Along with his warning to Iran, Rumsfeld also threatened unspecified action against Syria, accusing the country of shipping Saddam military supplies, such as night-vision goggles.
Syria, which has condemned the U.S.-led invasion of Iraq, is the home of Saddam’s socialist Baath Party and southern Iraq is the birthplace of the Shiite form of Islam. Iran’s Ayatollah Ruhollah Khomeini, the father of modern Islamic extremism and hatred of the West, spent some of his exile in southern Iraq.
Iran and Syria have longer track records than Iraq of state-sponsored terrorism aimed at the United States. Though Iran is experiencing a struggle between moderates and Islamic hardliners, the country has a history of launching car bombings and kidnappings aimed at Americans.
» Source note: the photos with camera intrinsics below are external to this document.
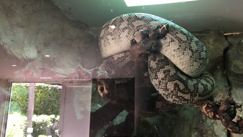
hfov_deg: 50.2
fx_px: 258
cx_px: 143
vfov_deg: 29.6
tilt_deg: +14.7
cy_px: 58
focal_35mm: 40
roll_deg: -2.1
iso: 250
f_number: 1.8
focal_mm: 3.99
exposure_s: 1/50
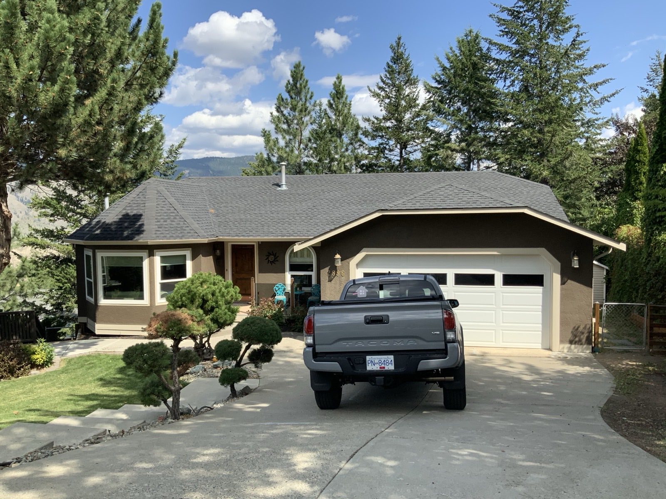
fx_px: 558
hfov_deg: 61.7
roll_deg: +1.1
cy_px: 250
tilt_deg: -4.0
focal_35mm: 29
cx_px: 333
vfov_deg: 48.2
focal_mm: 3
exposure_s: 1/1221
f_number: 1.8
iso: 16
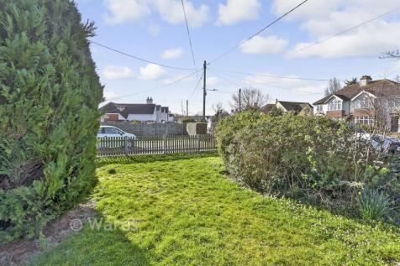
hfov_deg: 100.4
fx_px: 167
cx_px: 200
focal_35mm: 15
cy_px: 133
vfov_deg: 77.3
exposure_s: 1/200
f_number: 6.3
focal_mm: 10
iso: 160
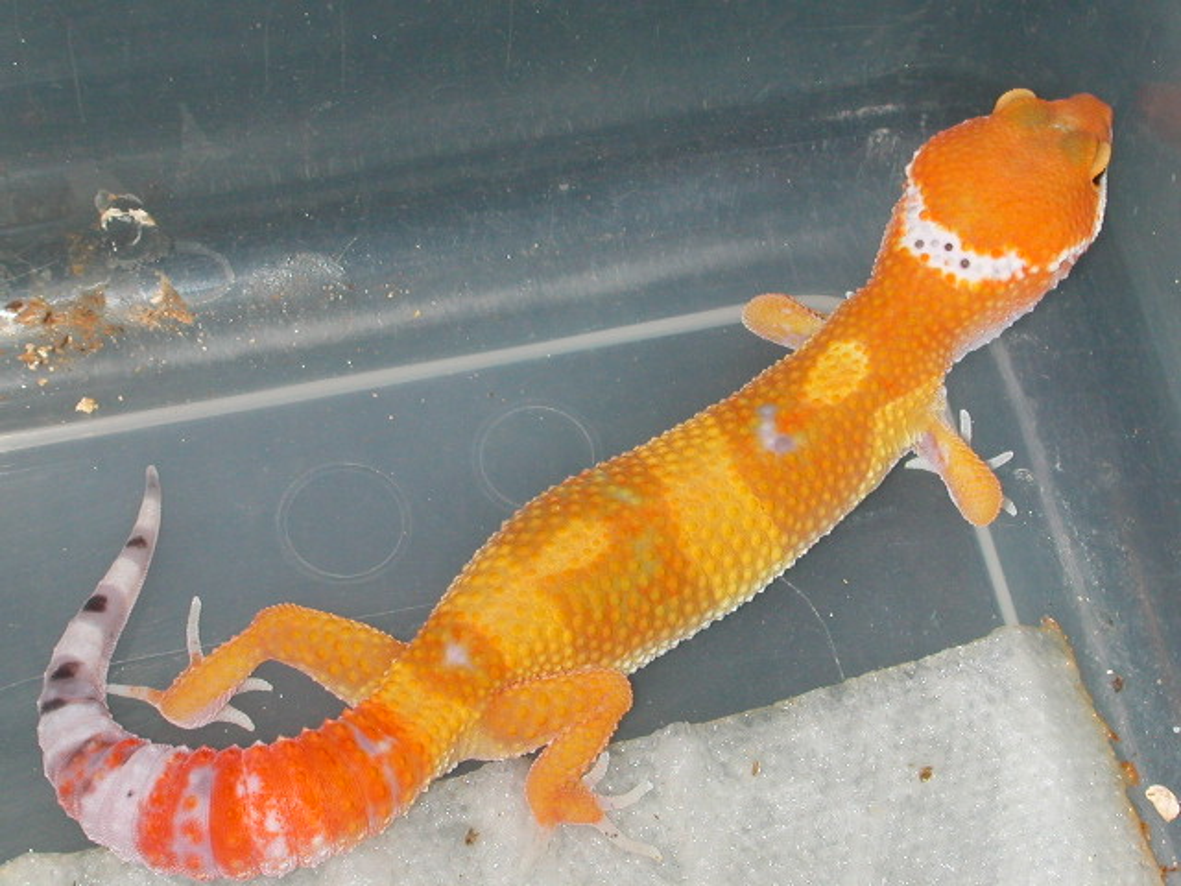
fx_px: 3787
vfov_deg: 13.3
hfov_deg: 17.7
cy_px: 443
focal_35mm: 111
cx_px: 590
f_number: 8
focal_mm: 16.8
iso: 100
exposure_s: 1/59.9
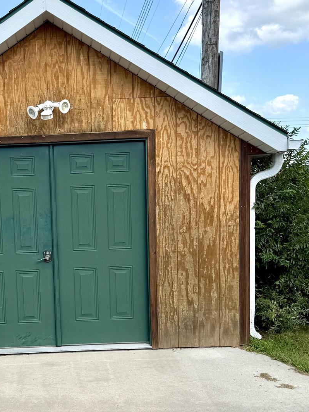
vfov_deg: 36.4
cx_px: 64
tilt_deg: -5.7
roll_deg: +2.4
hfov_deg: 27.5
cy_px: 276
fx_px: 619
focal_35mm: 52
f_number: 1.78
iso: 80
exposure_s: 1/2801
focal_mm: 6.76
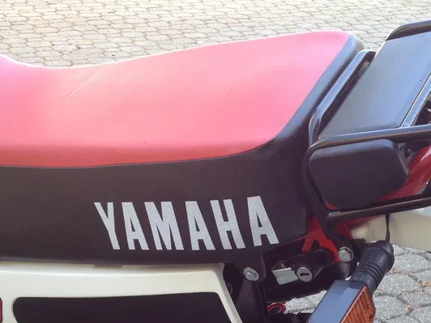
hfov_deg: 24.5
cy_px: 333
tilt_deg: -30.1
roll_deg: -1.8
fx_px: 984
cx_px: 318
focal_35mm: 79
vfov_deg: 18.1
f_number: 2.4
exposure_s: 1/125
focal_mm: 4.28
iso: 50
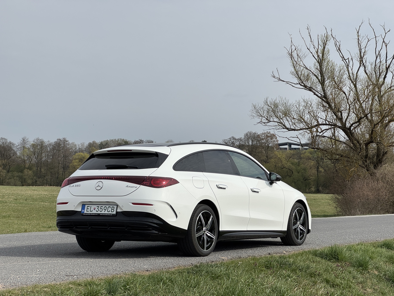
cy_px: 148
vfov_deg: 19.1
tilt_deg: +3.3
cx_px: 197
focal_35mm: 77
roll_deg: -0.2
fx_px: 876
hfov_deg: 25.3
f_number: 2.8
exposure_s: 1/1623
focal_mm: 9
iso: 25
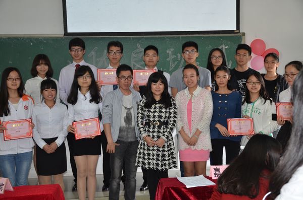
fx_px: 403
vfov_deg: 27.9
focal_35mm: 48
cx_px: 152
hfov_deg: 41.2
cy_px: 100
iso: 800
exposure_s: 1/60
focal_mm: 32
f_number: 4
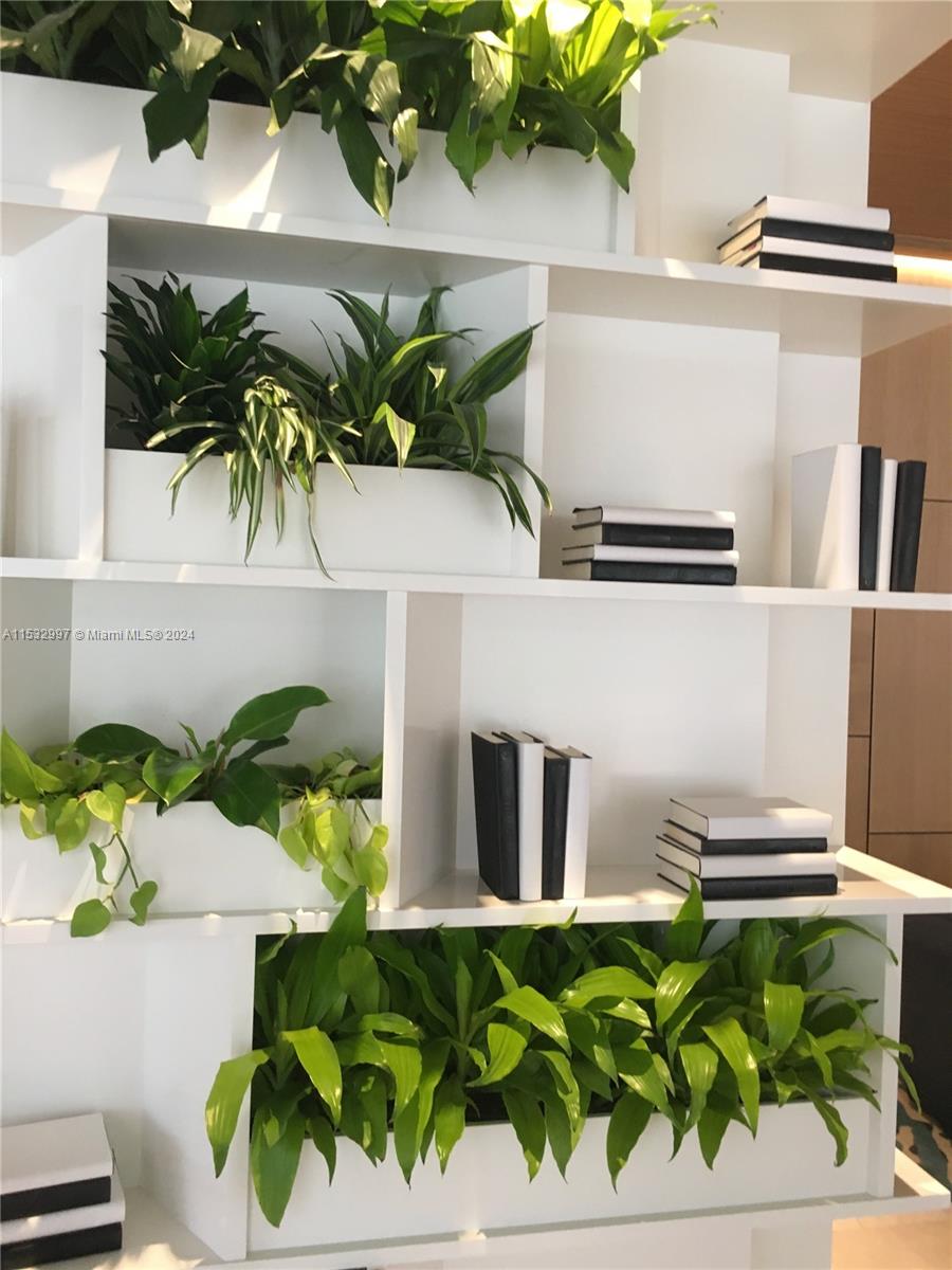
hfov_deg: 48.2
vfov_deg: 61.7
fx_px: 1063
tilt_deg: -1.5
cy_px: 635
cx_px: 476
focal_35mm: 29
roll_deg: -2.4
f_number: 2.2
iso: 100
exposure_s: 1/30
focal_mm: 4.15
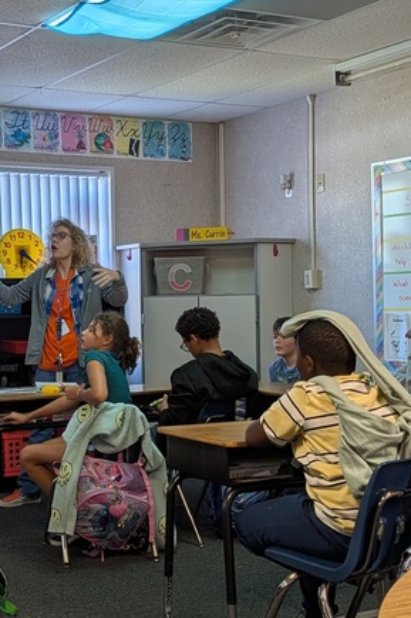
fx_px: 1011
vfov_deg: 33.9
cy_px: 336
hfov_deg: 22.7
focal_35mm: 59
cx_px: 100
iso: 18
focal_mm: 6.9
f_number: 1.68
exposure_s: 1/451
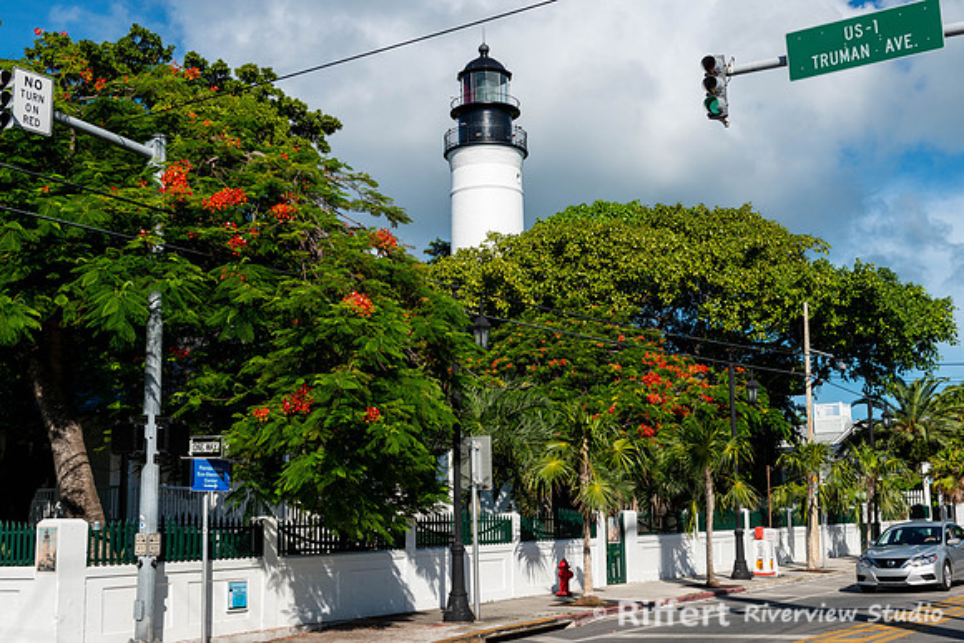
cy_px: 322
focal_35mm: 46
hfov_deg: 42.7
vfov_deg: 29.2
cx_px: 482
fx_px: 1234
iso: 100
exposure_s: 1/250
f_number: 10
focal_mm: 45
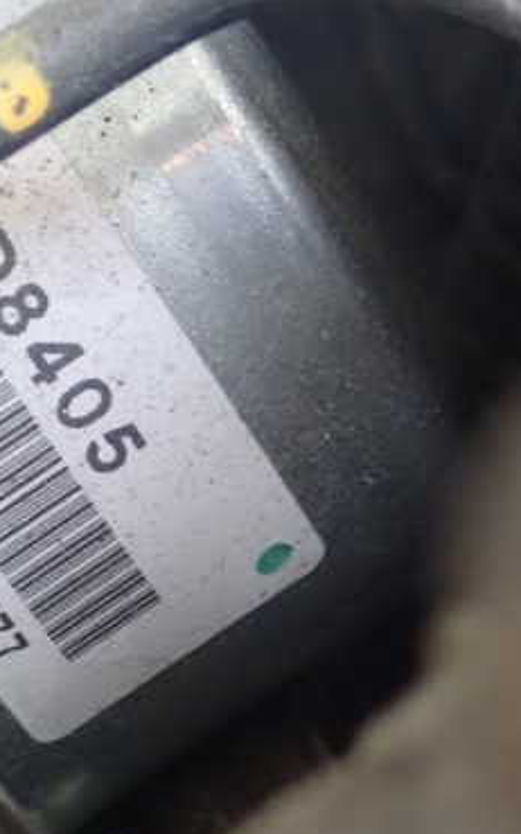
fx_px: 3319
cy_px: 415
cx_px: 129
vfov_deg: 14.3
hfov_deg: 9.0
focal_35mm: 146
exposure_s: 1/13
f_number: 4.5
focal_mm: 15.41
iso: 1600
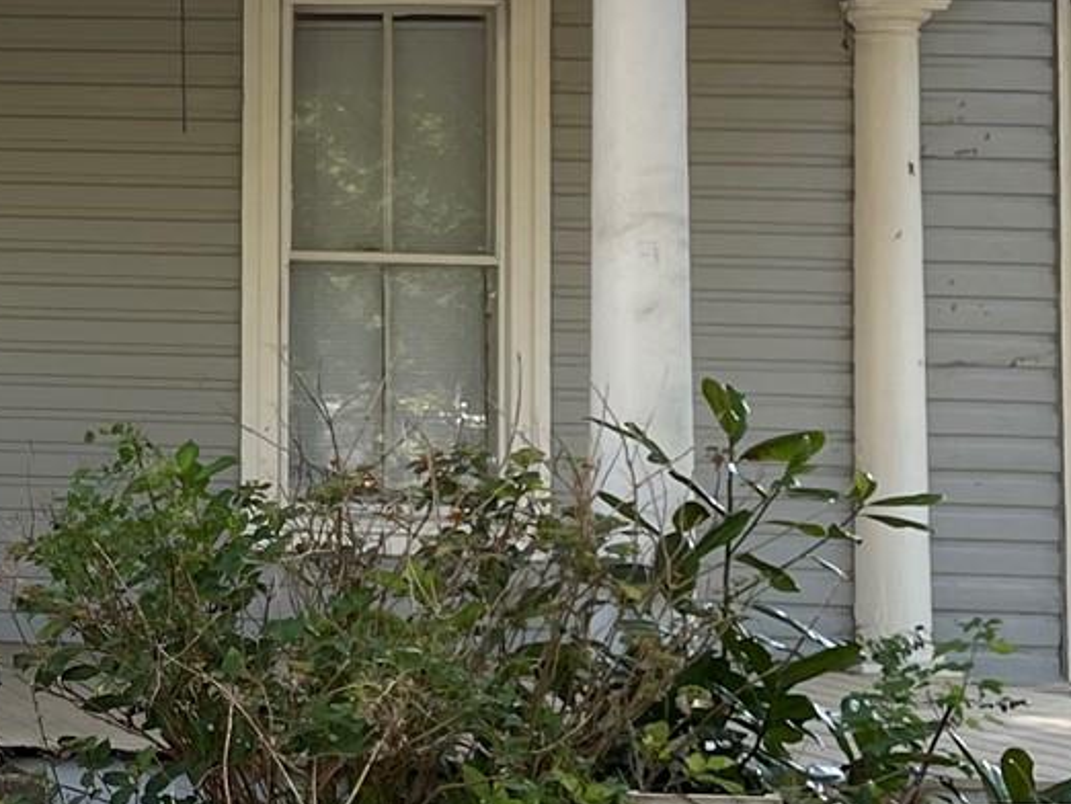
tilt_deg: +4.4
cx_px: -753
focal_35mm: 98
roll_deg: -1.4
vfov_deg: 15.0
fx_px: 3033
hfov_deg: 17.1
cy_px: 160
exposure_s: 1/304
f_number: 1.6
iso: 32
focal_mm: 5.1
Iraqi Shiites are accommodated fairly well in Iran, where they mostly live in a border region across from the Iraqi city of Basra, scene of some of the war’s fiercest fighting.
Generally, the camps resemble small towns of 5,000 to 15,000 people. “You have a health center, electricity, water,” Jochum said.
Basra was one of the cities briefly held by Shiite rebels during the 1991 uprising in which the Badr Corps claimed to have played a major role.
Many Shiites from southern Iraq harbor bitter feelings against the United States for encouraging the uprising, then failing to provide air support for the rebellion. Human rights groups say thousands of Shiites were slaughtered in Saddam’s reprisals.
During the current fighting, U.S. officials say Iraqi forces are preventing civilians from fleeing into Iran. Jochum confirmed that no Iraqis apparently have been able to get out of the country.
Though Iran has said its border is closed to refugees, Jochum said the government has built huge camps just inside the border stocked with provisions.
Iran is the only Middle East country that has agreed to abide by the U.N. Convention Relating to the Status of Refugees: It houses more people registered as refugees than any other country in the world. According to the U.S. Committee for Refugees, Iran in 2001 hosted 2.56 million foreigners classified as refugees, roughly five times more than the United States. Many of the refugees are from Afghanistan.
If the current war establishes a democratic system in Iraq, the country would likely become an economic magnet for the region because of its oil wealth and the billions of dollars scheduled for development and reconstruction.